Petits matins féelins

Petits matins féelins

Tous les matins c’est pareil, quelle que soit l’heure
Jeannette m’attend
Si je traînaille sous la couette, elle veut bien être patiente
Mais j’ai rarement l’occasion de traînailler au lit. C’est bien la raison pour laquelle Jeannette respecte ces rares moments de détente.
Par contre, elle apprécie peu mes heures d’ordinateur
Comme bien des épouses, paraît-il …
Mais Jeannette n’est pas mon épouse, c’est l’esprit de la maison : un beau chat noir aux yeux jaunes.
Or donc, elle trouvera le moyen de faire tomber un pot, un arrosoir pour me faire comprendre qu’elle s’impatiente.
Mon travail peut attendre.
Ce matin, la pluie égrenait ses mots tendres et fluides sur la pierre.
Tu t’enveloppes d’une grande couverture pour aller jusqu’au hangar aux araignées
C’est là, dans cet endroit omni fonctionnel, que chacun nomme indifféremment : garage, atelier, range-vélos, débarras, maison des chats …
Que Jeannette a élu domicile
Ses quartiers
Elle les partage avec un jeune Félix bien dodu, un rien canaille
C’est un ami qui l’a ramassé un jour sur la route
Depuis il est devenu le fils adoptif de Jeannette.

Croyez-vous qu’ils meurent de faim ?
Pas vraiment … Juste qu’ils ne sauront pas manger (comme on dit dans mon Nord natal) sans que je ne sois à leurs côtés. Pour la peine, j’ai récupéré chez Marthe (89 ans bientôt et une santé d’acier) un vieux tabouret en formica des années 70. Inusable (comme Marthe) et très classe … comme Marthe, le jour où je parviendrai à lui faire comprendre que l’auto-bronzant, encore faut-il l’appliquer uniformément, et si possible avec ses lunettes sur le nez. Mais Marthe est une coquette. Dans sa tête, elle a encore 20 ans. C’est sa force. Nous partageons les mêmes gènes, la même myopie … mais pas la même approche des cosmétiques.

Mais revenons à Jeannette et Félix. Parce que ça dure, cette cérémonie des croquettes. D’abord, impossible de commencer sans en ajouter dans leurs gamelles, pourtant bien pleines : il faut qu’ils te voient en mettre.

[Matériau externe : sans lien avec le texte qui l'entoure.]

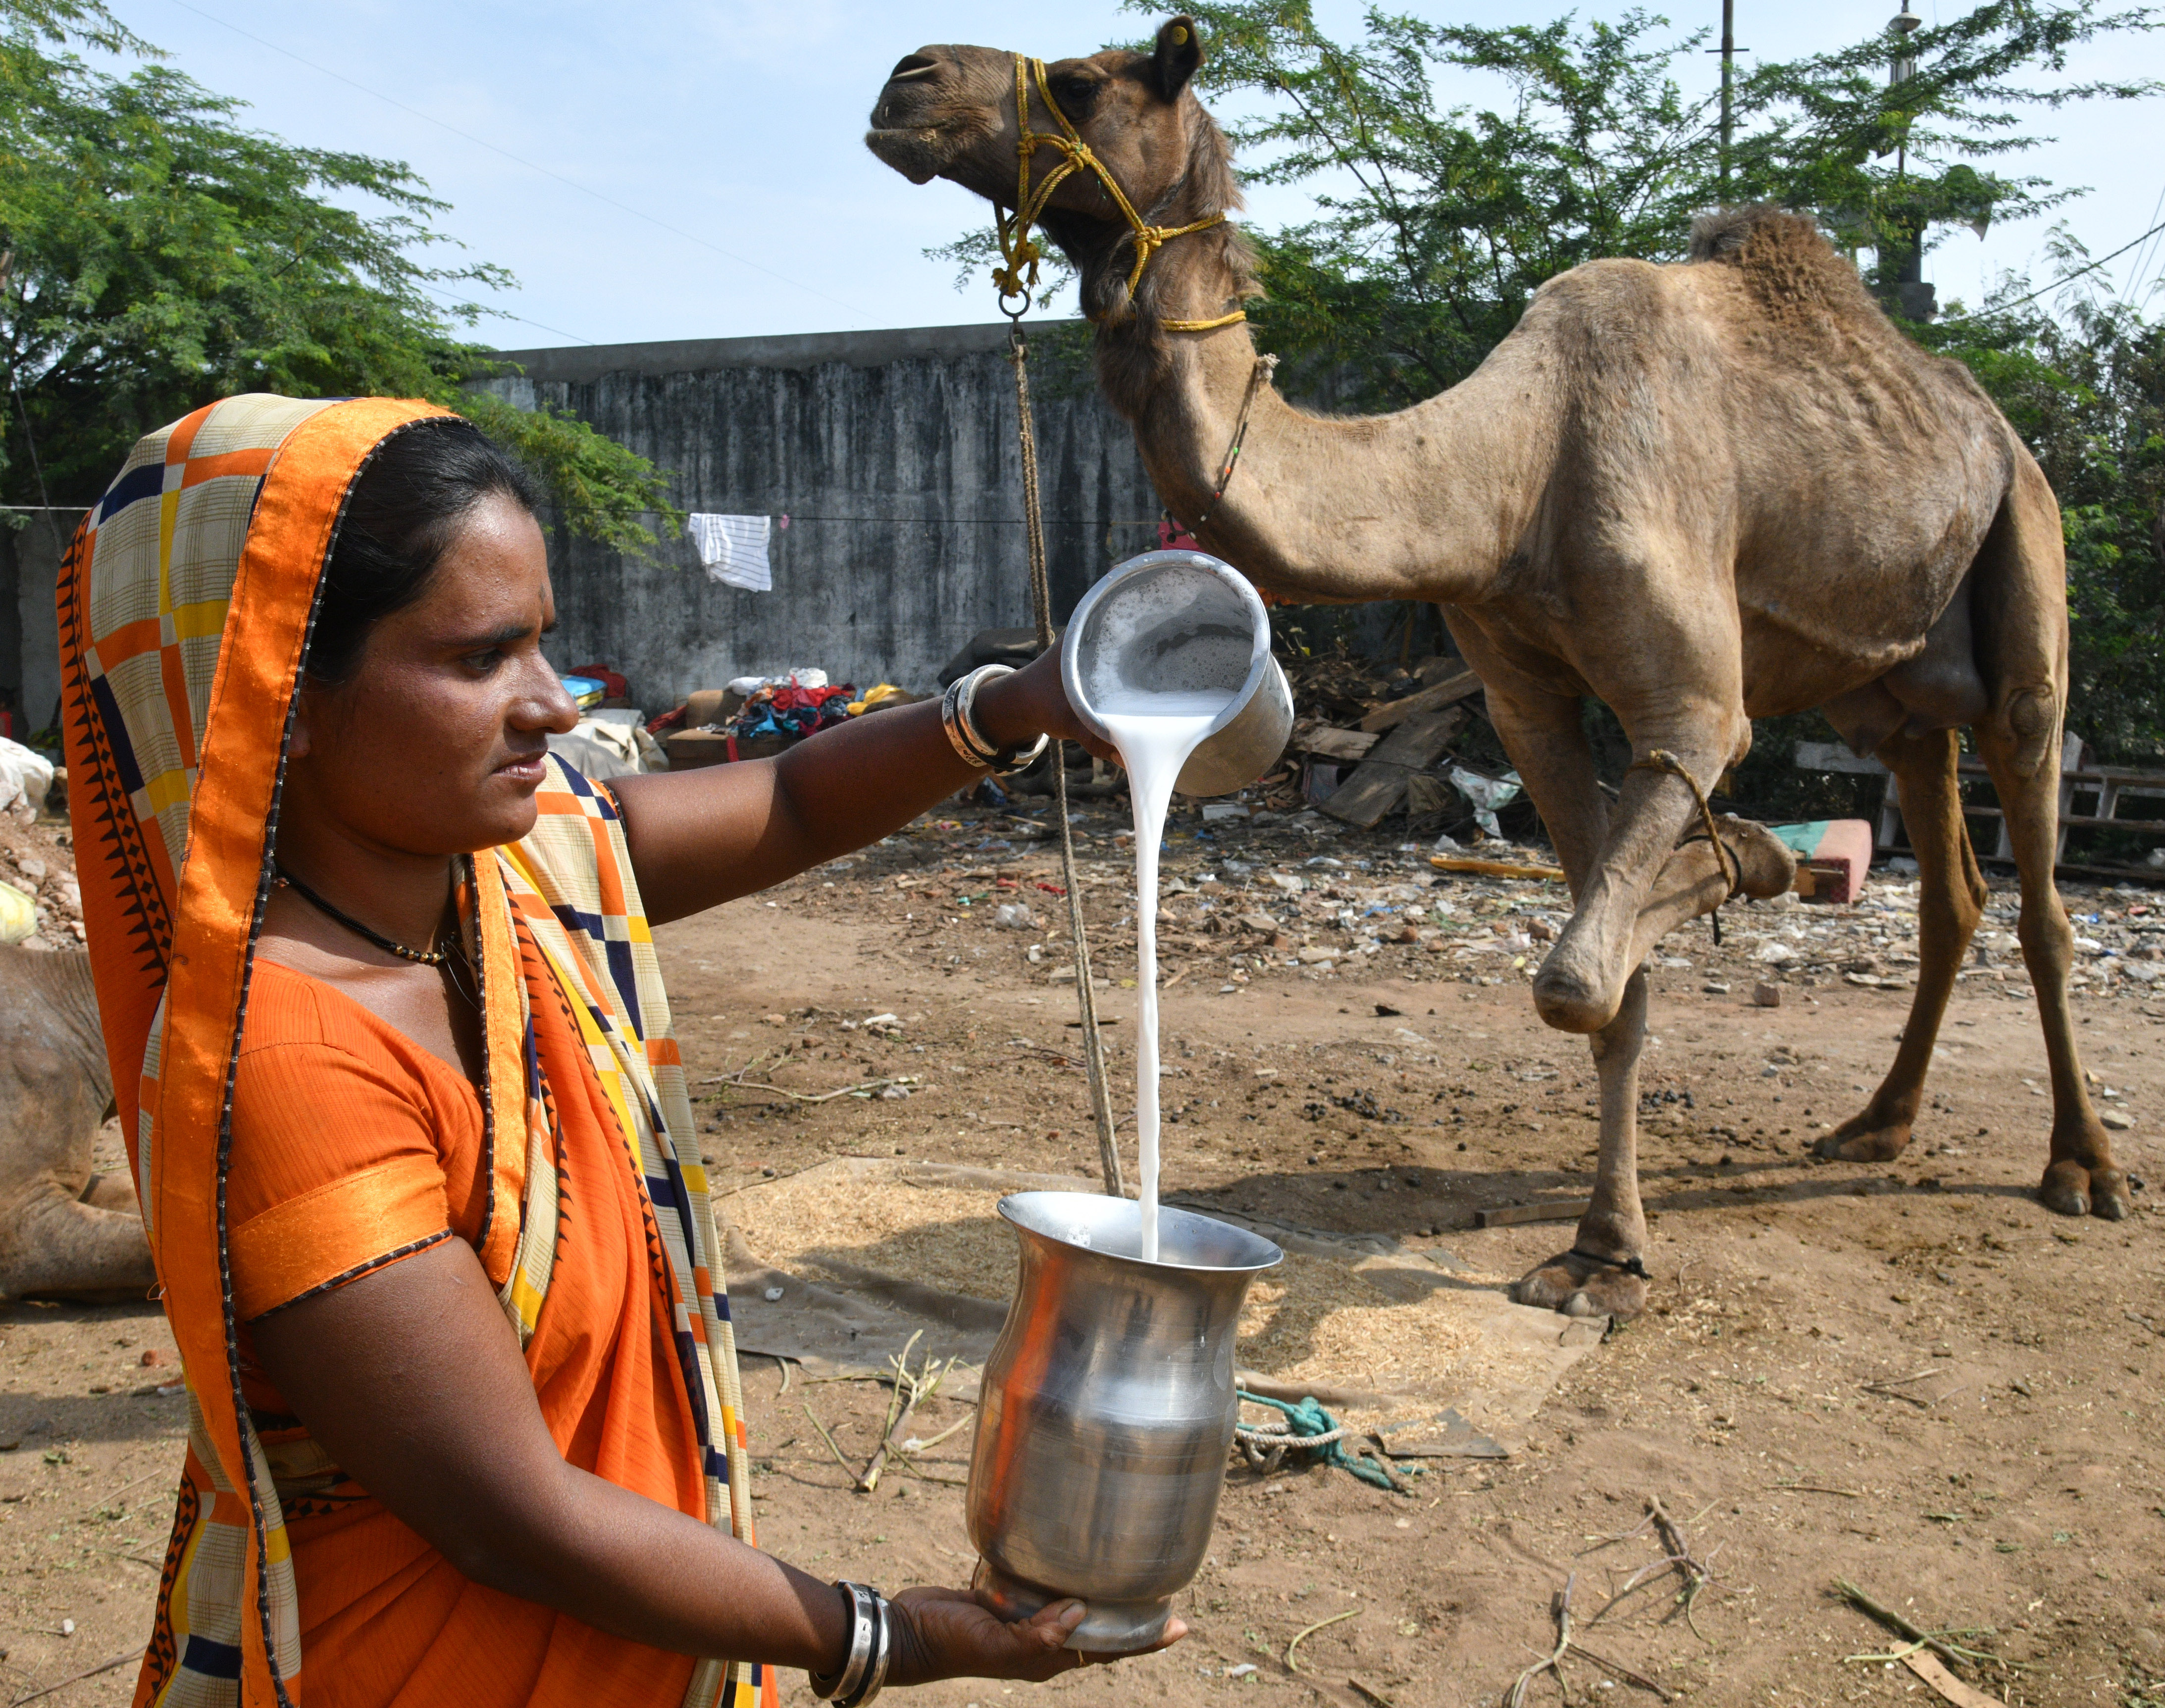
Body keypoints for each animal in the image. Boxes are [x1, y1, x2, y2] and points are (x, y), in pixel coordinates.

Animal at [862, 16, 2113, 1316]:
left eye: (1078, 83)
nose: (907, 82)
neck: (1510, 475)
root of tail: (1993, 426)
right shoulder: (1522, 694)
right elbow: (1606, 979)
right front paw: (1602, 1247)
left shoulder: (1688, 707)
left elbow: (1575, 973)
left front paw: (1746, 863)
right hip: (1890, 693)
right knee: (1947, 878)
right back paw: (1874, 1124)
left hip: (2026, 554)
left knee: (2038, 875)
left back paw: (2079, 1166)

C’est comme moi avec le sel …

Ensuite, s’asseoir et attendre. Les écouter ronronner, dans le doux crépitement de la pluie, le frémissement des toiles d’araignées, en pleins courants d’air

Voir la tête de Jeannette qui ne manquera pas de vérifier régulièrement, d’un coup de prunelles stridentes, si tu es toujours là, si tu les regardes.

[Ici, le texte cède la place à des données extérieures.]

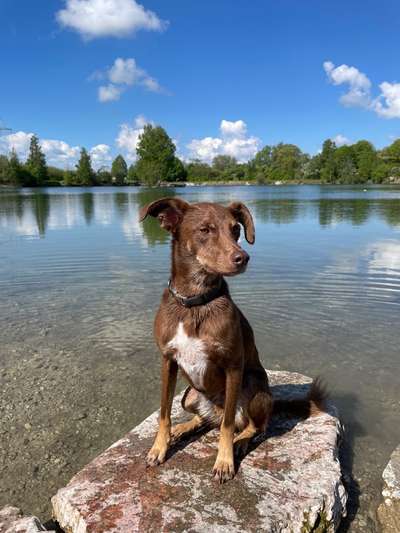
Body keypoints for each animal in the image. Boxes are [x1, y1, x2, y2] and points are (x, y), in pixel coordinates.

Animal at [139, 197, 324, 480]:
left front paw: (224, 461)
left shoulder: (233, 367)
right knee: (204, 419)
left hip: (256, 390)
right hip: (189, 395)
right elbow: (164, 413)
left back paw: (240, 441)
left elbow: (227, 426)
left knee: (252, 425)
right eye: (204, 230)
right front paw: (160, 447)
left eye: (236, 230)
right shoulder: (168, 361)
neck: (196, 303)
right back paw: (184, 428)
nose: (243, 258)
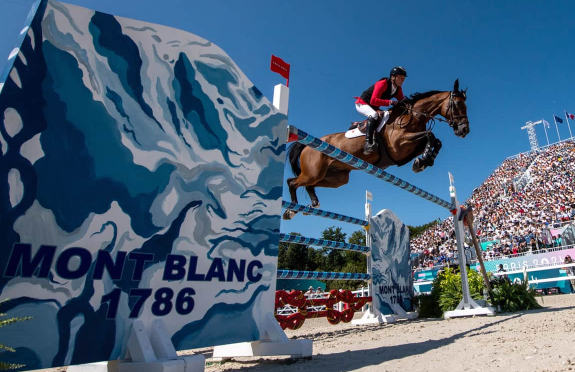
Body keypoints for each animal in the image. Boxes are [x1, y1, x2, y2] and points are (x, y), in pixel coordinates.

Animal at [282, 77, 468, 219]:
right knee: (292, 182)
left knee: (309, 184)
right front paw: (423, 161)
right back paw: (291, 210)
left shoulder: (405, 152)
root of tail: (306, 146)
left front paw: (423, 161)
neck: (412, 116)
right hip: (313, 171)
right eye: (457, 105)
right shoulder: (398, 146)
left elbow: (435, 141)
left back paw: (313, 205)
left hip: (335, 177)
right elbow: (429, 135)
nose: (464, 130)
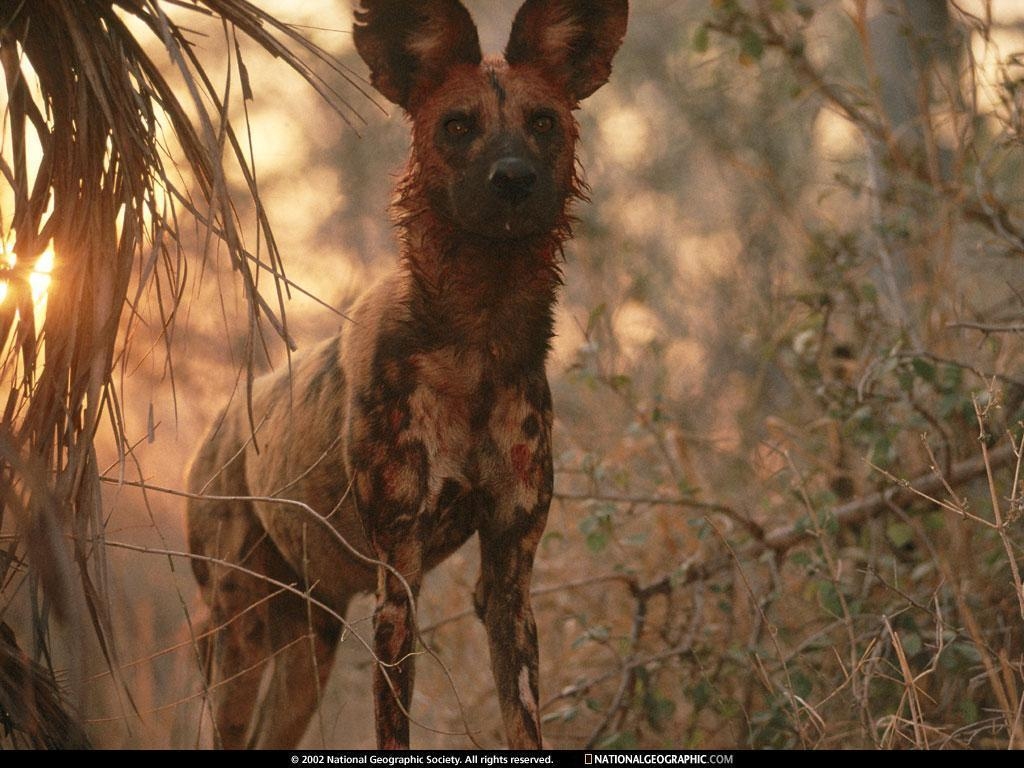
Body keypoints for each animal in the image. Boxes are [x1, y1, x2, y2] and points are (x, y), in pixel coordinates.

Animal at [188, 0, 626, 753]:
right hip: (239, 644)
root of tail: (215, 428)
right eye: (457, 126)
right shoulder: (399, 586)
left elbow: (523, 721)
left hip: (311, 646)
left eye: (544, 122)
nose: (514, 179)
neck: (478, 343)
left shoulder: (509, 582)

Chaque matin, c’est comme ça. Je ris de moi, dans la vieille couverture, assise bien droite, toujours un rien coincée, sur mon tabouret seventies, entre une trottinette et la brouette, sous un Père Noël en toile de parachute. Maintenant je me suis fait un petit coin, aussi. Quelques magazines, mon tabouret : manquent plus que deux croissants et un café à la chicorée. Parfois j’y pense et c’est le pied.

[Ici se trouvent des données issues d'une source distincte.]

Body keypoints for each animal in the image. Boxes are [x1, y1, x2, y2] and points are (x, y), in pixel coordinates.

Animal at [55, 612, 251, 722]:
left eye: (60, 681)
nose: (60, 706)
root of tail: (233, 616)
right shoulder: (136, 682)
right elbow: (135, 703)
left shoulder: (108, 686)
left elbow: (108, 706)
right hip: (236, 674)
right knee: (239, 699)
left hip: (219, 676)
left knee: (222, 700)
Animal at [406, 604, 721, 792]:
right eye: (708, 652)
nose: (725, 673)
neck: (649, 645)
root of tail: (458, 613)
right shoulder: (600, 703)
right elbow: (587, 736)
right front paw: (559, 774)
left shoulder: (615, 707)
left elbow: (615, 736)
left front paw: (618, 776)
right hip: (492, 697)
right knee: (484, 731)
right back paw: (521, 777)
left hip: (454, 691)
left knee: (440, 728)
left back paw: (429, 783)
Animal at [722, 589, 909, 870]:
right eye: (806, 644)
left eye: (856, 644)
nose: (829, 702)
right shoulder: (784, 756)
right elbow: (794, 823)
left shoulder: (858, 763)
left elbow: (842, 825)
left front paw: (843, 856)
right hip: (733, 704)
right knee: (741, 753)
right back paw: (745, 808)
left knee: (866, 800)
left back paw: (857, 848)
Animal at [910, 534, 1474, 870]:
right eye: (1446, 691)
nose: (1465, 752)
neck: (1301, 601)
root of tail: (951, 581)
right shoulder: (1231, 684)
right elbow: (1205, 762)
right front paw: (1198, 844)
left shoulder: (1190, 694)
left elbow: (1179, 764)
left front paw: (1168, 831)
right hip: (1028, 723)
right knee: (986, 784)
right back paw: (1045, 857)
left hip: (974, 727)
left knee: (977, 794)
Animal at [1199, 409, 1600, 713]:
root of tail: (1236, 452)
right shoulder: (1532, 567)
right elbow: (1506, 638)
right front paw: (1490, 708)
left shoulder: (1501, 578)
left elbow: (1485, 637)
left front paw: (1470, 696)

Un jour j’ai lu que l’art des confitures, c’était l’école de la patience. C’était dans une préface de Jean-Pierre Coffe, pour le Larousse des Confitures de Christine Ferber. Celui des chats, aussi. Quand je travaille, je n’ai pas le temps de nous offrir ce rituel. Je constate alors que mes journées seront moins zen.